This is where my belief that music and fun are essential to fitness and sports. In order to Jim Morrison your workouts and break on through to the other side. This means going beyond exhaustion. In my experience it can only happen when you are in a contest, game or far out on a mountain or ocean.

For me the first time it happened was during high school football games. That’s why players who miss a week or two are so far behind when they comeback. They can work out all they want on their own, but it isn’t like pushing yourself in a game.

Or when I was out windsurfing, snowboarding and now stand up paddle board surfing. You hit the exhaustion point but because the session isn’t over and you have a ways to come in, so you are forced to suck it up and go beyond your previous capabilities. That is when you tear down the old wall and establish a new one.

And it is almost impossible to do during a workout on your own. When you work out you’re lucky if you even bring it to the point of exhaustion. That’s why if you just religiously do your workout at the gym, you’re on a long slow path of regressing despite all the time you put in.

When you do break through that wall it is important to bring in the element of rest in working out. After the breakthrough the risk of injury or illness goes way up. Saturday I went way beyond a normal hour surf session and, what with my smaller trickier board causing me to fall more and the 55 degree water, I was beyond bonking. It was bonking with hypothermia thrown in. No lie, for the next 36 hours I was utterly exhausted and I could feel I was on the brink of catching a cold. Rested and hydrated like crazy.

When I come back from snowboard trips I notice my running and working out has reached a new plateau. Part of it is working out at altitude, but the main thing is you exercise for several hours in one day. Only you don’t think of it as exercise because you’re having fun.

Playing a sport is better than just running on a treadmill. Yes, the risk of injury is greater, but that is where stretching and caution come in.

That is why music and fun are essential in sports and fitness in developing the all important breakthrough that allows you to compete on the next level.

And it is important to schedule events that give you a time limit. Snowboarding, hiking, surfing trips and races all force you to prepare. Just saying you want to lose twenty pounds sometime isn’t gonna happen. Sadly, I know.

Damn that wine. Damn those San Diego Sunsets. (Ice, Mount Gay rum, coconut water, lime)

My fitness snafu right now is weight. Yes, I could lose twenty pounds. But if you think being thin is all there is to fitness you are wrong. Today after a twenty five minute run, I did the plank (push up position except on elbows) for one minute and thirty seconds. Try it. My core be good.

In total candor, being lean is the most noticeable aspect of fitness. Nobody can look at me and know my resting pulse is low or that my core is strong or that I am able to jump rope - albeit slowly - while balancing on an Indo board. (Think wooden surfboard on a huge plastic rolling pin)

● Provided data
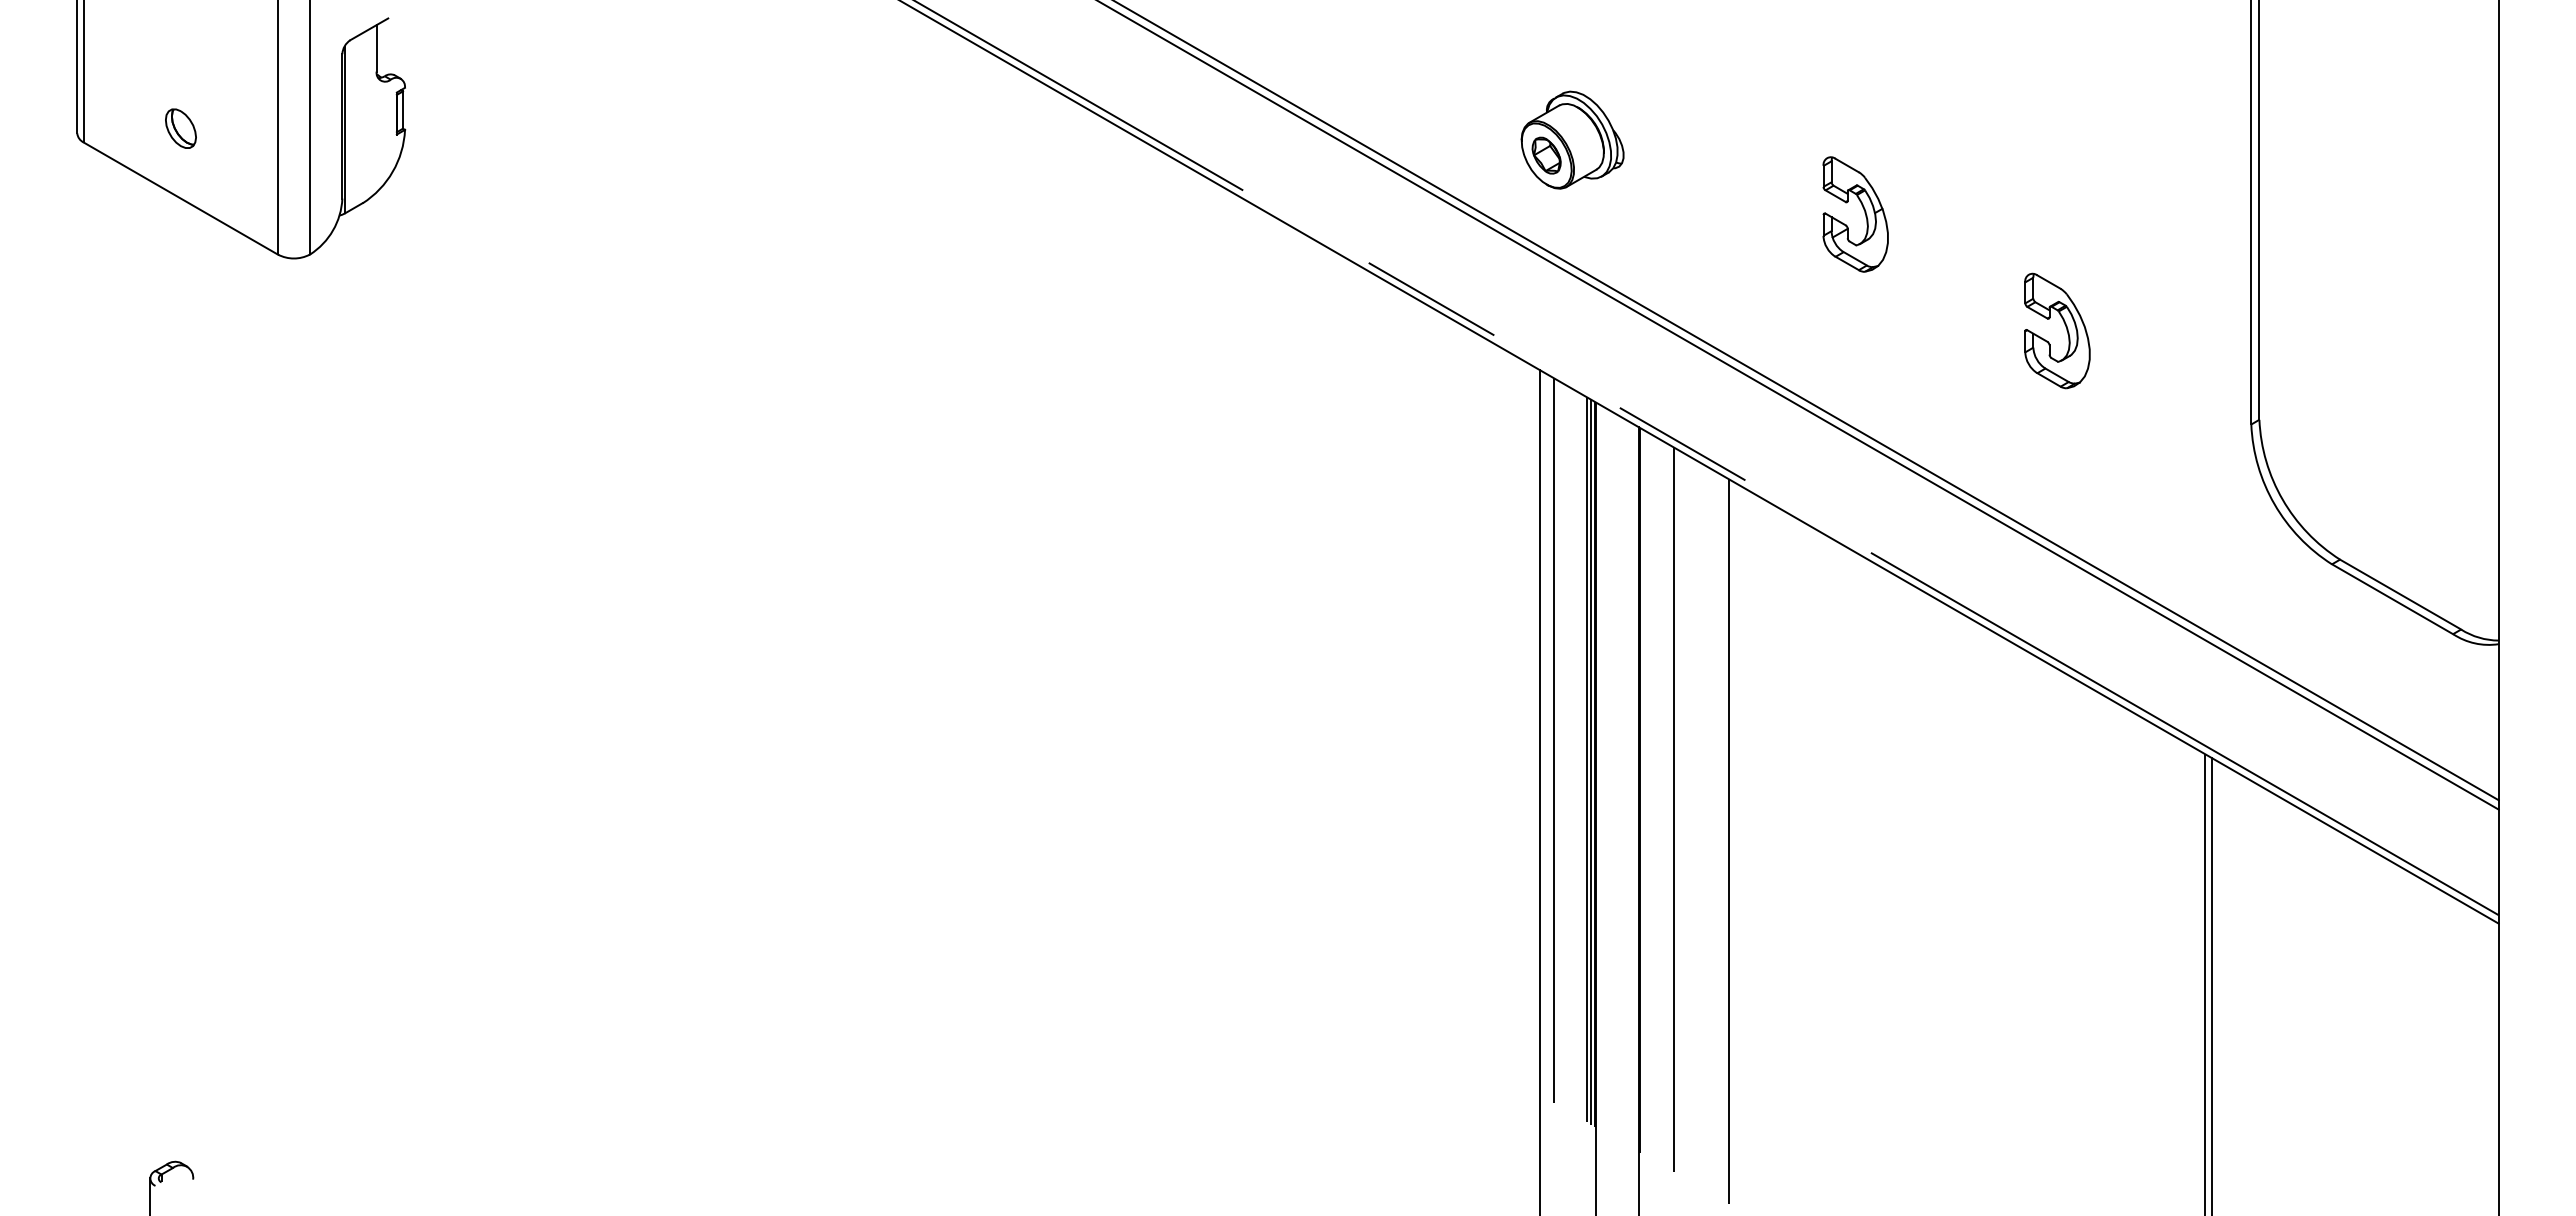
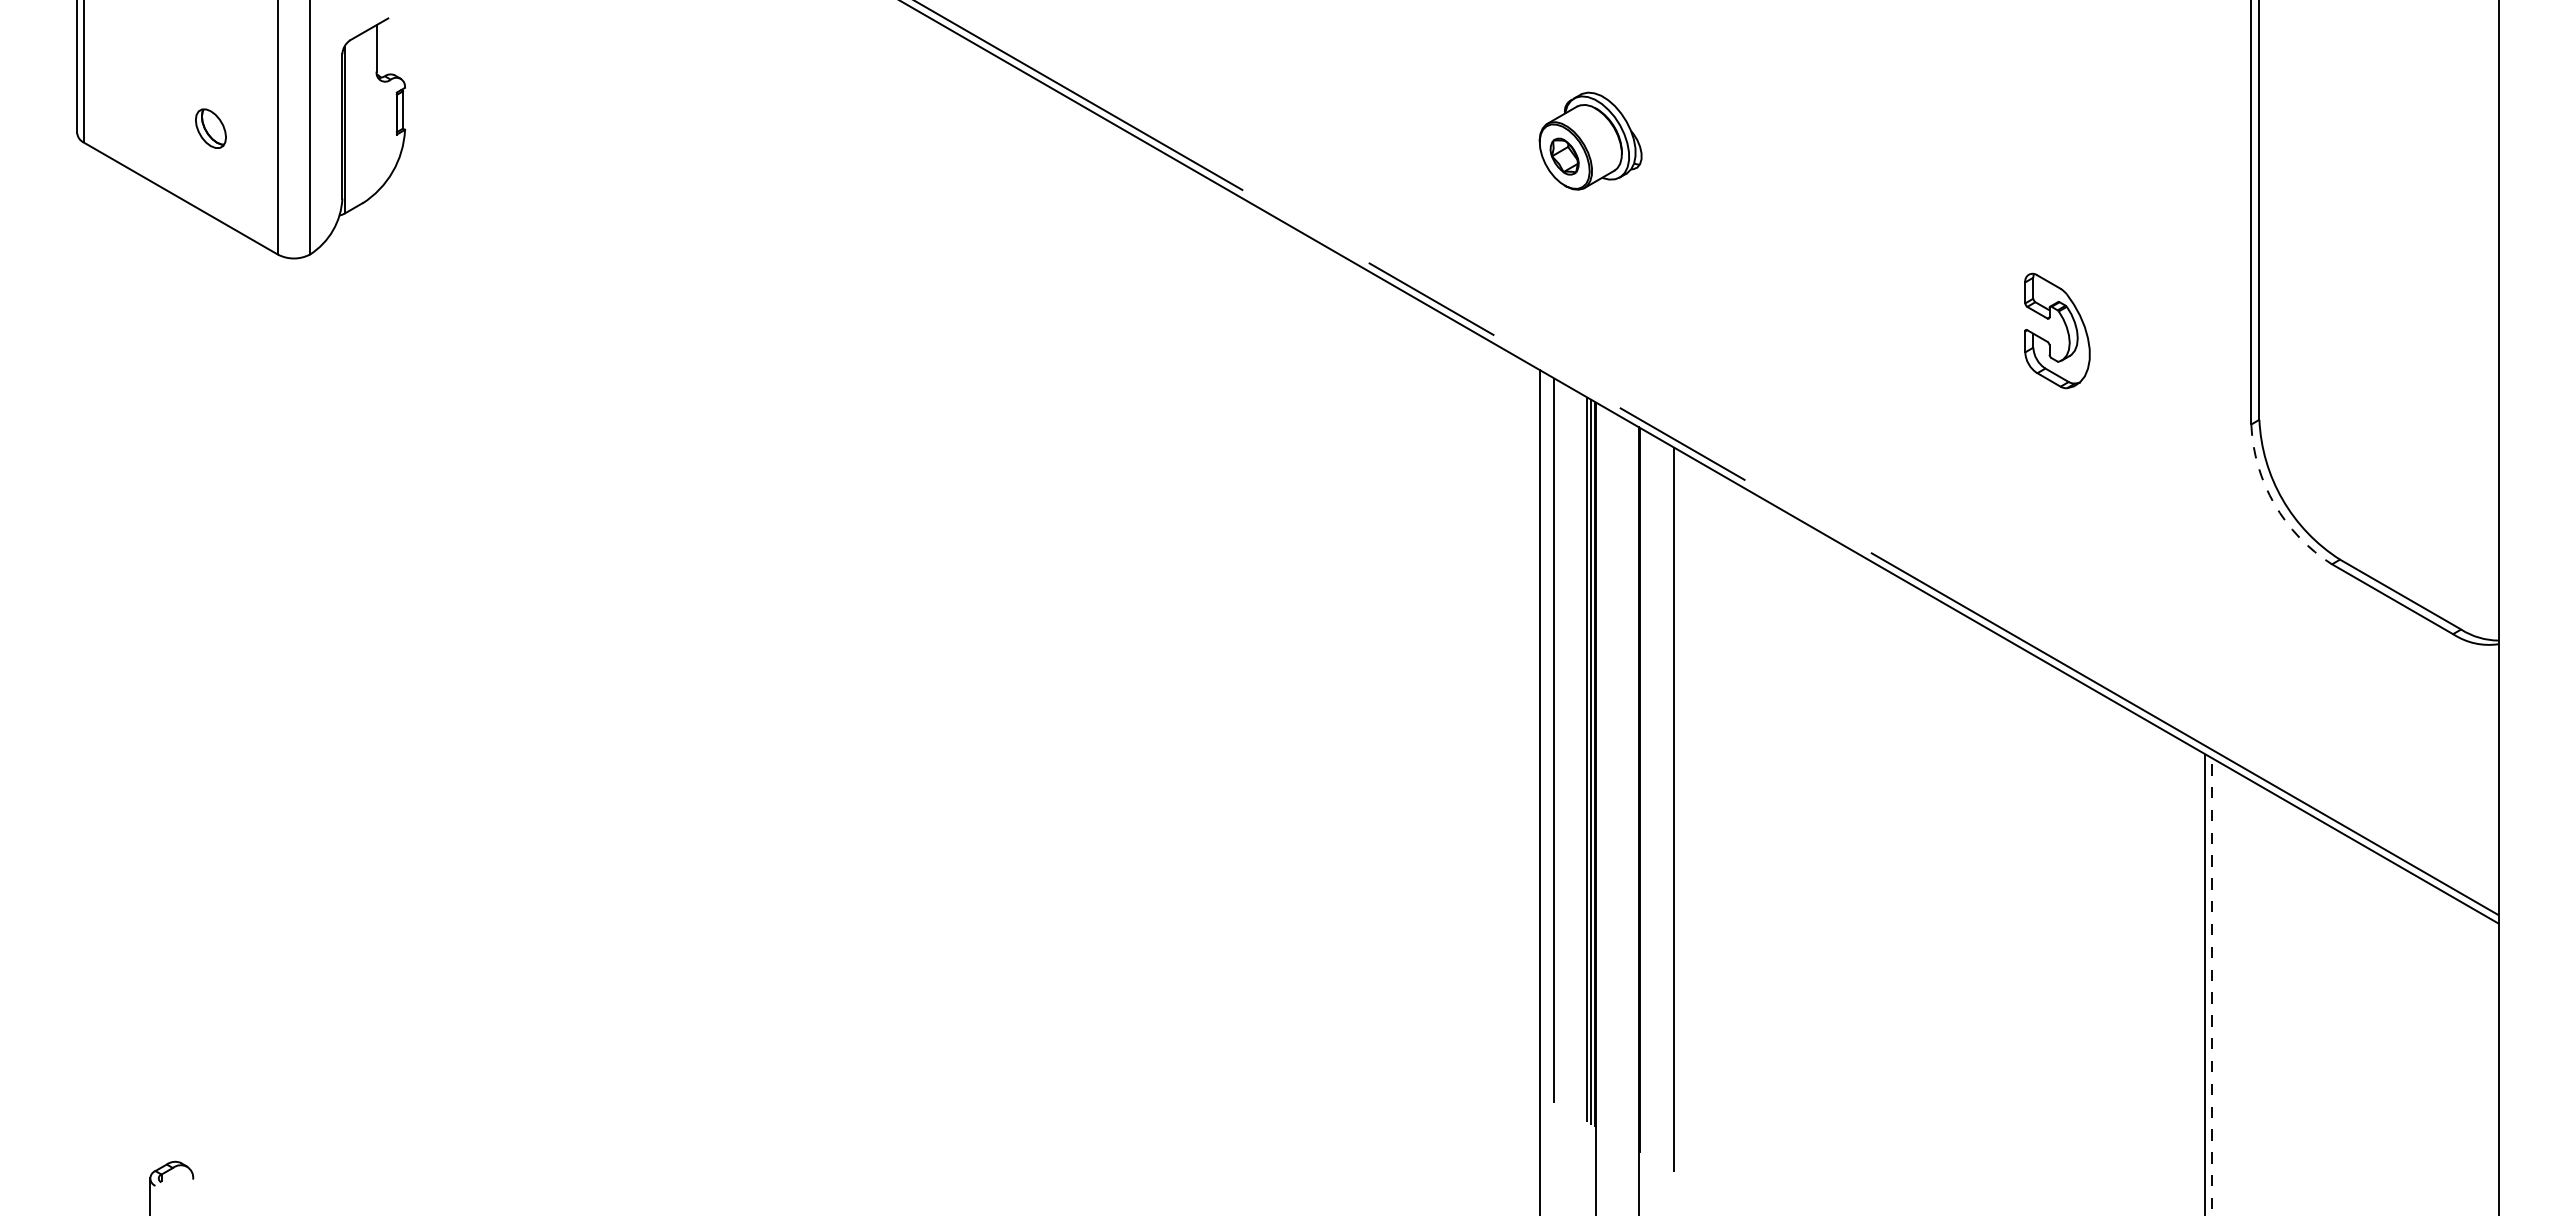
part at (180, 128) position: (180, 128) -> (210, 128)
part at (1572, 139) position: (1572, 139) -> (1590, 140)
part at (1864, 213): present -> none
line at (1807, 401): present -> none
line at (1798, 405): present -> none
arc at (2274, 504): solid -> dashed
line at (1729, 845): present -> none
line at (2211, 986): solid -> dashed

● Work to be completed
In the fitness text, how long did the writer hold the plank after the twenty-five-minute run?

● Result of this task
One minute and thirty seconds.